### Excerpted data
··········
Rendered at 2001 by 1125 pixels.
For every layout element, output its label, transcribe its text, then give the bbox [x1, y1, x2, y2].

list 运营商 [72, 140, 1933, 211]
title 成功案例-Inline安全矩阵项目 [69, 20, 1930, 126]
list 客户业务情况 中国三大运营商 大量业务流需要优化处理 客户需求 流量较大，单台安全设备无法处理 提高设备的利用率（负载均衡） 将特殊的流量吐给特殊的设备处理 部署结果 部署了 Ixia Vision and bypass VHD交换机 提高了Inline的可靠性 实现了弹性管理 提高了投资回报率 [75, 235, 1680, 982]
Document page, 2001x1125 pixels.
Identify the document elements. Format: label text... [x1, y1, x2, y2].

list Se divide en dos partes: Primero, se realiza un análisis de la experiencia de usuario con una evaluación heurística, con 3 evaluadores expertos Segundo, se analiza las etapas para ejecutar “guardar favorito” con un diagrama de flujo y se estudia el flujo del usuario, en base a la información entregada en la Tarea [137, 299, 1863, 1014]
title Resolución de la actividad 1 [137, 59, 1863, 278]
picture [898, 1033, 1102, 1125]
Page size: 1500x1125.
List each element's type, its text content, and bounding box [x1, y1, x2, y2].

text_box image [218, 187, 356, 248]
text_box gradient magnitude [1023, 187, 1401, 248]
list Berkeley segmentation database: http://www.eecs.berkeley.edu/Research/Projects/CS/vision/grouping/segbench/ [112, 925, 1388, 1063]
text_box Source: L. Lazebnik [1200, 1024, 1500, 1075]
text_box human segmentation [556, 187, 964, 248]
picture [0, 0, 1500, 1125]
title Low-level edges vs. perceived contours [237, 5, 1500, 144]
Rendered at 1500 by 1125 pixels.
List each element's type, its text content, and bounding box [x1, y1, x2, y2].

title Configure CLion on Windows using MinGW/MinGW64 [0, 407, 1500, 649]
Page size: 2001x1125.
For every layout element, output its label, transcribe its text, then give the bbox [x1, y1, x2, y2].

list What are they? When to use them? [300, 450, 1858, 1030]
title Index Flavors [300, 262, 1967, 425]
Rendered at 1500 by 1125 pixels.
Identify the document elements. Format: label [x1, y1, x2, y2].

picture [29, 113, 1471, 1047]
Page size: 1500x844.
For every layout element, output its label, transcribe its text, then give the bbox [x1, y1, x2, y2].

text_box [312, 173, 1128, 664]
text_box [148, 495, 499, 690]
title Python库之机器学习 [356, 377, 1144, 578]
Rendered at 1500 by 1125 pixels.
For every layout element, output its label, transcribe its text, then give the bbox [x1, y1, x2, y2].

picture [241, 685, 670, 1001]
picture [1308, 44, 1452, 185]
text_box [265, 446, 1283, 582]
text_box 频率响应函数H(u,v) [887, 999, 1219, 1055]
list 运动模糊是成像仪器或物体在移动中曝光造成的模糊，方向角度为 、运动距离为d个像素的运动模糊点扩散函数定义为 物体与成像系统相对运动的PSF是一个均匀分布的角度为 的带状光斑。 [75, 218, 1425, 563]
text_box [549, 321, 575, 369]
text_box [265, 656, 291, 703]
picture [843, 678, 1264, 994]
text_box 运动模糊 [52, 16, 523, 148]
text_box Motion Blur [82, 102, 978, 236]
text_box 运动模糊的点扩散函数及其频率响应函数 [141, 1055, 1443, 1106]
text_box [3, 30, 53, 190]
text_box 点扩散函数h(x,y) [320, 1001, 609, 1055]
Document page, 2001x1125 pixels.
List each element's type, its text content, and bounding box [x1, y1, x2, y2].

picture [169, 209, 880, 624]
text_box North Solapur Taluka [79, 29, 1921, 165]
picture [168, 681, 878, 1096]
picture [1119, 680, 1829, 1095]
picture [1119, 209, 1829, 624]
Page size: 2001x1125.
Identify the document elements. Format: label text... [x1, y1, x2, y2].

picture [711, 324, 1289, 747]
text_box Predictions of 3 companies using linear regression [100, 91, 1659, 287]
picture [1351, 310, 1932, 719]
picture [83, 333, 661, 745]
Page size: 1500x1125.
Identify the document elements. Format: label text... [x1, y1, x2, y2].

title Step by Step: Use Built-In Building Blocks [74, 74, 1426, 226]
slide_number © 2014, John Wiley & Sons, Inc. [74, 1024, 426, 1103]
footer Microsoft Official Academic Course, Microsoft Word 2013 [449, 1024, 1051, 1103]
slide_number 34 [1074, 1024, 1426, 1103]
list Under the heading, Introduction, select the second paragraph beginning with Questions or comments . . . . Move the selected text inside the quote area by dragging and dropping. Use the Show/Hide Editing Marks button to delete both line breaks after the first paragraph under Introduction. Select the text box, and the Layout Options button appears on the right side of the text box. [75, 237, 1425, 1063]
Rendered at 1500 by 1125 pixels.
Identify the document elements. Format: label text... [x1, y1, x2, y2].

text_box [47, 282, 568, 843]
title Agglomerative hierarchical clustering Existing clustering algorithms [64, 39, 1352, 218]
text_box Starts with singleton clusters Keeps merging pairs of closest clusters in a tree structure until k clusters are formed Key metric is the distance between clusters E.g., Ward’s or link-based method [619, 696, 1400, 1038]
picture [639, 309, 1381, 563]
··········
Please copy the data in full, character for character.

Rendered at 2001 by 1125 pixels.
For every layout element, output its label, transcribe its text, then give the bbox [x1, y1, x2, y2].

list 运营商 [72, 140, 1933, 211]
title 成功案例-Inline安全矩阵项目 [69, 20, 1930, 126]
list 客户业务情况 中国三大运营商 大量业务流需要优化处理 客户需求 流量较大，单台安全设备无法处理 提高设备的利用率（负载均衡） 将特殊的流量吐给特殊的设备处理 部署结果 部署了 Ixia Vision and bypass VHD交换机 提高了Inline的可靠性 实现了弹性管理 提高了投资回报率 [75, 235, 1680, 982]
Document page, 2001x1125 pixels.
Identify the document elements. Format: label text... [x1, y1, x2, y2].

list Se divide en dos partes: Primero, se realiza un análisis de la experiencia de usuario con una evaluación heurística, con 3 evaluadores expertos Segundo, se analiza las etapas para ejecutar “guardar favorito” con un diagrama de flujo y se estudia el flujo del usuario, en base a la información entregada en la Tarea [137, 299, 1863, 1014]
title Resolución de la actividad 1 [137, 59, 1863, 278]
picture [898, 1033, 1102, 1125]
Page size: 1500x1125.
List each element's type, its text content, and bounding box [x1, y1, x2, y2].

text_box image [218, 187, 356, 248]
text_box gradient magnitude [1023, 187, 1401, 248]
list Berkeley segmentation database: http://www.eecs.berkeley.edu/Research/Projects/CS/vision/grouping/segbench/ [112, 925, 1388, 1063]
text_box Source: L. Lazebnik [1200, 1024, 1500, 1075]
text_box human segmentation [556, 187, 964, 248]
picture [0, 0, 1500, 1125]
title Low-level edges vs. perceived contours [237, 5, 1500, 144]
Rendered at 1500 by 1125 pixels.
List each element's type, its text content, and bounding box [x1, y1, x2, y2].

title Configure CLion on Windows using MinGW/MinGW64 [0, 407, 1500, 649]
Page size: 2001x1125.
For every layout element, output its label, transcribe its text, then give the bbox [x1, y1, x2, y2].

list What are they? When to use them? [300, 450, 1858, 1030]
title Index Flavors [300, 262, 1967, 425]
Rendered at 1500 by 1125 pixels.
Identify the document elements. Format: label [x1, y1, x2, y2].

picture [29, 113, 1471, 1047]
Page size: 1500x844.
For every layout element, output its label, transcribe its text, then give the bbox [x1, y1, x2, y2].

text_box [312, 173, 1128, 664]
text_box [148, 495, 499, 690]
title Python库之机器学习 [356, 377, 1144, 578]
Rendered at 1500 by 1125 pixels.
For every layout element, output its label, transcribe its text, then give the bbox [x1, y1, x2, y2].

picture [241, 685, 670, 1001]
picture [1308, 44, 1452, 185]
text_box [265, 446, 1283, 582]
text_box 频率响应函数H(u,v) [887, 999, 1219, 1055]
list 运动模糊是成像仪器或物体在移动中曝光造成的模糊，方向角度为 、运动距离为d个像素的运动模糊点扩散函数定义为 物体与成像系统相对运动的PSF是一个均匀分布的角度为 的带状光斑。 [75, 218, 1425, 563]
text_box [549, 321, 575, 369]
text_box [265, 656, 291, 703]
picture [843, 678, 1264, 994]
text_box 运动模糊 [52, 16, 523, 148]
text_box Motion Blur [82, 102, 978, 236]
text_box 运动模糊的点扩散函数及其频率响应函数 [141, 1055, 1443, 1106]
text_box [3, 30, 53, 190]
text_box 点扩散函数h(x,y) [320, 1001, 609, 1055]
Document page, 2001x1125 pixels.
List each element's type, its text content, and bounding box [x1, y1, x2, y2].

picture [169, 209, 880, 624]
text_box North Solapur Taluka [79, 29, 1921, 165]
picture [168, 681, 878, 1096]
picture [1119, 680, 1829, 1095]
picture [1119, 209, 1829, 624]
Page size: 2001x1125.
Identify the document elements. Format: label text... [x1, y1, x2, y2].

picture [711, 324, 1289, 747]
text_box Predictions of 3 companies using linear regression [100, 91, 1659, 287]
picture [1351, 310, 1932, 719]
picture [83, 333, 661, 745]
Page size: 1500x1125.
Identify the document elements. Format: label text... [x1, y1, x2, y2].

title Step by Step: Use Built-In Building Blocks [74, 74, 1426, 226]
slide_number © 2014, John Wiley & Sons, Inc. [74, 1024, 426, 1103]
footer Microsoft Official Academic Course, Microsoft Word 2013 [449, 1024, 1051, 1103]
slide_number 34 [1074, 1024, 1426, 1103]
list Under the heading, Introduction, select the second paragraph beginning with Questions or comments . . . . Move the selected text inside the quote area by dragging and dropping. Use the Show/Hide Editing Marks button to delete both line breaks after the first paragraph under Introduction. Select the text box, and the Layout Options button appears on the right side of the text box. [75, 237, 1425, 1063]
Rendered at 1500 by 1125 pixels.
Identify the document elements. Format: label text... [x1, y1, x2, y2].

text_box [47, 282, 568, 843]
title Agglomerative hierarchical clustering Existing clustering algorithms [64, 39, 1352, 218]
text_box Starts with singleton clusters Keeps merging pairs of closest clusters in a tree structure until k clusters are formed Key metric is the distance between clusters E.g., Ward’s or link-based method [619, 696, 1400, 1038]
picture [639, 309, 1381, 563]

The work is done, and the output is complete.